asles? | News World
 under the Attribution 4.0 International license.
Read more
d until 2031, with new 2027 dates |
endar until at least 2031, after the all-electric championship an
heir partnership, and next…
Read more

· · · ·

*What the task requires*. Reproduce every line of text from the data above word for word, in its original order.

*Response area*.
asles? | News World
 under the Attribution 4.0 International license.
Read more
d until 2031, with new 2027 dates |
endar until at least 2031, after the all-electric championship an
heir partnership, and next…
Read more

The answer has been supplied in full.